Forgotten the Forgetting

2 minute read time.

For my first chemotherapy session I could have prepared myself mentally and physically by going on a cheap long-haul flight. First you are booked in by cheery ground staff in a waiting room who ask you to wait for the 9.50 call. The call is made, you stride down a well-lit corridor to where a group of ladies in smart uniforms tell you that they are going to look after you. They direct you to a reclining chair. Just as you are relaxing, they roll up a trolly with a load of liquids. Unlike the inflight service trolly these are all in neat little sealed bags.

 

I have been told by nurses that they are always on the lookout for a good vein when they are on the job. I had some great looking possibilities on my right hand. Thus easily plugged into a savoury first course of saline solution to be accompanied by a side order of anti-emetics with an amuse-bouche of  a mild sedative effect. Not unlike your first G and T at thirty thousand feet. The main course was a bag of some wonder drug stuff originally derived from the bark off a yew tree. Americans started running out of yew trees and started to make it in labs. I was dozing off with all this. Every 15 minutes the nurse would drop by and ask to take my pulse. I kept telling her she could have it for as long as she liked, provided I could get it back.

 

Meanwhile the next attack for any more cancer cells was coming in the form of a bolus. Yes, I was worried when they told me that.

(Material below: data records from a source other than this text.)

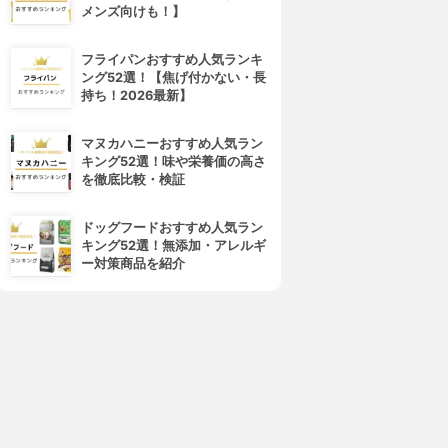
トリートメント クレンジング
アルティム8∞ スブリム ビュー
メンズ向けも！】
ミルク
ティ クレンジング オイル
3.99
3.99
(86)
(63)
フライパンおすすめ人気ランキ
¥2,749
¥7,650
ング52選！【焦げ付かない・長
持ち！2026最新】
マヌカハニーおすすめ人気ラン
キング52選！味や栄養価の高さ
を徹底比較・検証
ドッグフードおすすめ人気ラン
キング52選！無添加・アレルギ
ー対策商品を紹介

Proud of my great grandfather’s Argentine heritage as I am, I do draw the line at being clobbered by anti-cancer drugs thrown across the room on a whirling rope. But it is a ‘bolus’ not a ‘bolas’. A method of getting a slow-release medication jabbed under your skin.

 

It was around my third session of chemo that a nice lass with a sheaf of papers clamped to a clipboard turned up. She asked if I would like to be part of a research project. 

 

‘What are you researching?’ I asked.

 

‘The possible phenomena of chemo linked brain fog’. Was the answer.

 

When people use the word phenomena one is always impressed. A university was trying to gather data on mental performance during chemo treatment. I had to do assorted online tricks every so often as a measure of my cognitive functions. There were some big words being used here and I was easily fascinated. I was happy for them to test my brain for memory impairment. The lady smiled and left me a set of papers to take home and read. 

 

This is where bright people often make a mistake. One day later I phoned up the clinic.

 

‘Hello, you know those papers asking about the memory impairment project. Yes I did forget to take them with me…..’

Anonymous
  • Brain fog. I think I had this during chemotherapy and during radiotherapy. On reflection, I think it was just fatigue. Our bodies get a fair old battering during treatment and an impact on memory and other cognitive function would not be a surprise. However, always good to see the word phenomena being used!

  • Definitely a thing , usually I'm a great at sorting and dealing with problems and requests . Remembering who I've told information to . At the minute I can't remember who I told what to and what I was doing .

    Being at work   everyone is being understanding , post it notes are great I can't make them to cryptic though.